Some view the Bush administration policy itself as a transitional policy. If new advances arise using existing embryonic stem cell lines (or from research in the private sector using new cell lines), political pressure will likely increase for expanding the policy and involving the government in active and direct support for the destruction of developing human life. If those advances do not come forward, or are rendered less relevant by more rapid advances using non-embryonic cells, interest in funding research on embryonic stem cell lines will likely fade, as occurred in the case of research using fetal tissue from abortions some years ago. In the meantime, however, the danger is that scarce research funds will have been diverted to the most morally problematic and medically oversold avenues of investigation.

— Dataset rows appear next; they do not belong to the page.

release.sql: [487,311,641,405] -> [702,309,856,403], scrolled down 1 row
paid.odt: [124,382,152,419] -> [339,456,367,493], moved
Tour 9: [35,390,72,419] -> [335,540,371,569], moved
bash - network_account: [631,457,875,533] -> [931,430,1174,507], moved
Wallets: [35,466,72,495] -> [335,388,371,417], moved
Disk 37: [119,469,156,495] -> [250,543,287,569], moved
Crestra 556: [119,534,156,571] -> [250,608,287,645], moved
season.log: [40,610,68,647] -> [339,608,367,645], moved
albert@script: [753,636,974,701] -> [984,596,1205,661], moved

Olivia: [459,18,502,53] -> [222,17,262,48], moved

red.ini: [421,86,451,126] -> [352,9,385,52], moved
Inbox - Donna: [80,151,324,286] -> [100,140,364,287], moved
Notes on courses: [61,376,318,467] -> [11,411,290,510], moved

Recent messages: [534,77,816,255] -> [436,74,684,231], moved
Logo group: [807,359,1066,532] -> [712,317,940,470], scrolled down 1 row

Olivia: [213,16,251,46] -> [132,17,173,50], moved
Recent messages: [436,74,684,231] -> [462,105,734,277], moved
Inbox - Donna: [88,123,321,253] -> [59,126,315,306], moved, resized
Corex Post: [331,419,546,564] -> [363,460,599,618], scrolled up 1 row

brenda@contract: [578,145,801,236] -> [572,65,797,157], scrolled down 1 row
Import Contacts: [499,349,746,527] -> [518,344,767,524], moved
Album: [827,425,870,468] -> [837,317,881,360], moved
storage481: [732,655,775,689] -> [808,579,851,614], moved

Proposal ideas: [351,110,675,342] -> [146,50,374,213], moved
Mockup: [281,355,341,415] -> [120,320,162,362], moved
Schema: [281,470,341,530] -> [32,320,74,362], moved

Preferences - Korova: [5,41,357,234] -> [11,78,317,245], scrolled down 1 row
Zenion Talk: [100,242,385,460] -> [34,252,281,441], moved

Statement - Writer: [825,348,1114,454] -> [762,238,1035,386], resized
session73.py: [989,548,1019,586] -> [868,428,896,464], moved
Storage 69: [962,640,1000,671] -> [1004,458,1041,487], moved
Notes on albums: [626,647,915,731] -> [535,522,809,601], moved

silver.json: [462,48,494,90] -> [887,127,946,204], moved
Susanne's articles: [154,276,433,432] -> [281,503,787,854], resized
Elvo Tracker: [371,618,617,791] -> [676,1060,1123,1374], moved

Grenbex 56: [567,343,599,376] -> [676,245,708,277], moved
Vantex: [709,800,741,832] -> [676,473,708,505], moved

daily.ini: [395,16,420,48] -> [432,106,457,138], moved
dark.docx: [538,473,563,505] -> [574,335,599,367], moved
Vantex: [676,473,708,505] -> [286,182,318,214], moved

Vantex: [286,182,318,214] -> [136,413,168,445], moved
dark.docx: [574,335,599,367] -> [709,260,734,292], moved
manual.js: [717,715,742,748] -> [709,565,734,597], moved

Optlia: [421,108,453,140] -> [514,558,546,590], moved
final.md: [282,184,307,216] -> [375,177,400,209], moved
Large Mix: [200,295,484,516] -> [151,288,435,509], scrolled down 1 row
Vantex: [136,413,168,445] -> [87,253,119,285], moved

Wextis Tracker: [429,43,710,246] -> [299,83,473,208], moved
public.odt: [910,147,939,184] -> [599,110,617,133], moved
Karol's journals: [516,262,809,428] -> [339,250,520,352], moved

In vitro fertilization itself has also come under closer scrutiny in recent years because it has produced so many "spare" embryos whose fate is now uncertain. More generally, IVF has given rise to a mentality in which human lives can be subjected to "quality control," selective discarding, intentional overproduction, and "selective reduction" (abortion) when more embryos than expected begin to develop in the womb. In addition, a growing body of evidence has begun to document an increased rate of serious birth defects among children conceived by IVF, and especially those conceived by particular IVF procedures such as intracytoplasmic sperm injection (ICSI).30 For all these reasons, efforts to promote the value of respect for human life in its earliest stages should include efforts to help move our society away from use of IVF as a reproductive procedure."